Os Lollards eram anticlericais em suas críticas ao clero e à igreja, e inversamente os sujeitos do anticlericalismo por suas crenças. Eles eram temidos e odiados tanto por razões doutrinárias como práticas, já que sua crença de que os leigos poderiam, e deveriam, ter acesso à Bíblia e ser protegidos de ensinamentos distorcidos causaria uma separação do clero e de seus ministrações (e taxas associadas).
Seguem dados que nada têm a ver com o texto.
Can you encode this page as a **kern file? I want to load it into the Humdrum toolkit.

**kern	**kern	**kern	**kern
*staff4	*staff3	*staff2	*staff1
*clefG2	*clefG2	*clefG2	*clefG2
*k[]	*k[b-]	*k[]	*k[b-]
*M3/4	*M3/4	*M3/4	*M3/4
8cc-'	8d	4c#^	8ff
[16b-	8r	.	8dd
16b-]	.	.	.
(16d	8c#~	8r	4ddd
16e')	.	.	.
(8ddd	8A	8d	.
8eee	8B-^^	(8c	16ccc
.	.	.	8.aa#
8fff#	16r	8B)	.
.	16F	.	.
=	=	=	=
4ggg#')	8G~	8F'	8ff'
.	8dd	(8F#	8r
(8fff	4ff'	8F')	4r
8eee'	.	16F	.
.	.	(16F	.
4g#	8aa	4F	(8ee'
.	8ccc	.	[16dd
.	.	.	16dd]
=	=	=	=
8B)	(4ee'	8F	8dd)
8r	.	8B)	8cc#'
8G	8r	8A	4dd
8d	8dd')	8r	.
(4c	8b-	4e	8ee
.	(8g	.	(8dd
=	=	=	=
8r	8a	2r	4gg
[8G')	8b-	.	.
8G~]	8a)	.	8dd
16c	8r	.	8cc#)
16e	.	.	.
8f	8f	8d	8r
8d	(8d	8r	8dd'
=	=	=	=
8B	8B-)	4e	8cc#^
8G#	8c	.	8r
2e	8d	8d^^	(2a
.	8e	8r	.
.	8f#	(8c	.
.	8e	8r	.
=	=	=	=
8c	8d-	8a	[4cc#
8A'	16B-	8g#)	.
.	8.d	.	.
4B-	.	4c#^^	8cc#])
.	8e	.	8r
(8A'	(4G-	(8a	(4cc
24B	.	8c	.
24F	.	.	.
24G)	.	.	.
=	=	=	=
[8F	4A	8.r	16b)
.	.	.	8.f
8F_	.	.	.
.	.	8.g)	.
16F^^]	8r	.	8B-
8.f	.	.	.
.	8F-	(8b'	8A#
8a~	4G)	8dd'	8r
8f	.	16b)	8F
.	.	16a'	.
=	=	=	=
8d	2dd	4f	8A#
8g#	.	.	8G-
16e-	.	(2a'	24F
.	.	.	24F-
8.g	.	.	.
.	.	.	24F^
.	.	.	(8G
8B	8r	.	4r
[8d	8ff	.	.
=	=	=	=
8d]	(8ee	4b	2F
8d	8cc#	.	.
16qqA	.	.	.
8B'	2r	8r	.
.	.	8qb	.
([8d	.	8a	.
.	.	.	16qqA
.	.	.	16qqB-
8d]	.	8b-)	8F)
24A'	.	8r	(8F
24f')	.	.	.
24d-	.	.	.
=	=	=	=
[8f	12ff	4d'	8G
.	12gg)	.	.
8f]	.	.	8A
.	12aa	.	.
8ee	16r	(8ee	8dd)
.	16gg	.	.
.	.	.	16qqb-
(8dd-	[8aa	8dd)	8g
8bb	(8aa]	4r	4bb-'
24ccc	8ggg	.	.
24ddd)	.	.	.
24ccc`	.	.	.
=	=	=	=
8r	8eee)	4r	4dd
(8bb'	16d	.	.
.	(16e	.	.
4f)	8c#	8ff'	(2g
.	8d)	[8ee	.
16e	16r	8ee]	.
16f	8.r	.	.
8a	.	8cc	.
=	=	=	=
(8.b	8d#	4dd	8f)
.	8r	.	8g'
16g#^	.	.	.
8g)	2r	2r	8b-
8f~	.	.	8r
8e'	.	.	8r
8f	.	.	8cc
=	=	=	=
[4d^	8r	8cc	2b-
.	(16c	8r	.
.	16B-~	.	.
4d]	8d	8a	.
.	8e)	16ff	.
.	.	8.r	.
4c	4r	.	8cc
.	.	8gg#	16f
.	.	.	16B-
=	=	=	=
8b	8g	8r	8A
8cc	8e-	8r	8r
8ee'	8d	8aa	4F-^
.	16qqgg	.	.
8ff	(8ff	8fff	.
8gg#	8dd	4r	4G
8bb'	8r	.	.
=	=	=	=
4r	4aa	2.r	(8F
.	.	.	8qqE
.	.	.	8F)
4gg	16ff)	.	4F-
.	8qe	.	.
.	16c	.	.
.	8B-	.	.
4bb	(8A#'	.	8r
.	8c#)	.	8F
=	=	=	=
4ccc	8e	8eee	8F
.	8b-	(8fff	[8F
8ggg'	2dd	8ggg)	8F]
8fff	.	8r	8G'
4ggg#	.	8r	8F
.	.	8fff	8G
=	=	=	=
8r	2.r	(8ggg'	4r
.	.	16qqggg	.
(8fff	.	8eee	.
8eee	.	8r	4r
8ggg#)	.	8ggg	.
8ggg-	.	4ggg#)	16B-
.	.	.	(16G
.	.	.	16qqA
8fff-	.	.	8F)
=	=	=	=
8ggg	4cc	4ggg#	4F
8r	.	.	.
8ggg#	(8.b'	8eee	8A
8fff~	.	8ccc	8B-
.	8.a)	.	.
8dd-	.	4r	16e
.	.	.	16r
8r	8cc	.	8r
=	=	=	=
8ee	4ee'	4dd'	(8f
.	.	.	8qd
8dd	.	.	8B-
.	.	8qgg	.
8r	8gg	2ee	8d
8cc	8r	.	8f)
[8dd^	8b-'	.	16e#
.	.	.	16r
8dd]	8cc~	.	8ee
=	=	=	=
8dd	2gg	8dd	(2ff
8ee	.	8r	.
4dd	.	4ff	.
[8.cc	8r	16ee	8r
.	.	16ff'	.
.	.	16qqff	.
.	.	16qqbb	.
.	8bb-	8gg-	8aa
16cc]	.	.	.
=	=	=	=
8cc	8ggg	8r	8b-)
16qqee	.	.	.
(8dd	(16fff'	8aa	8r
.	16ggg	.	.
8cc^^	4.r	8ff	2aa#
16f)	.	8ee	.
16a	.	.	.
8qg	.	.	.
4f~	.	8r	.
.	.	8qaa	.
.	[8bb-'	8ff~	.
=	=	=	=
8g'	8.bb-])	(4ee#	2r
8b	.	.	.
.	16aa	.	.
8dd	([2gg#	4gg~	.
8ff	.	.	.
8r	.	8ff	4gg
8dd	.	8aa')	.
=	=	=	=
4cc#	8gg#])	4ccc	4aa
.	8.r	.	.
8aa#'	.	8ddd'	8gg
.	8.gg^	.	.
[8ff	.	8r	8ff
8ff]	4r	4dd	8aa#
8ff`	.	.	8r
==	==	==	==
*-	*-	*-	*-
Eles acreditavam que os leigos virtuosos poderiam ensinar as Escrituras também ou melhor que os clérigos, o que deslocaria ainda mais o clero.

As crenças dos Lollards incluíam questões religiosas e políticas e questões doutrinárias e práticas como a negação da transubstanciação da Eucaristia; a condenação da igreja devido à sua corrupção, o desejo de remover o seu poder através da desvalorização das suas propriedades, e a sujeição do seu domínio ao rei; um retorno à simplicidade e pobreza de Cristo; e, seguindo Wyclif, a Bíblia como autoridade primária. Embora os Lollards desejassem dissolver a igreja e purificar o sacerdócio e os sacramentos, eles não propuseram a criação de uma igreja alternativa. Ao invés disso, a ênfase estava na ação individual correta.

Talvez a maior contribuição dos Lollards seja a tradução da Vulgata Latina para o inglês vernacular, que trouxe as escrituras para os leigos. Concluída por volta de 1396, a tradução coincidiu com, e refletiu, a ascensão do inglês como a língua principal. Em 1402, Henrique V proibiu a tradução ou a posse de uma Bíblia em inglês e autorizou os hereges queimados na fogueira.

Notes

1 Veja Sir Amadace na coleção de romance desta Edição Especial.

2 Para uma discussão mais completa, veja a Visão Geral Histórica.

3 A reunião também é referida como o “Conselho do Terremoto” devido ao terremoto que interrompeu as deliberações, o qual McKisack observa que foi “interpretado de várias maneiras como indicativo da reação divina aos seus procedimentos” (514). Ver A Insurreição e o Terremoto.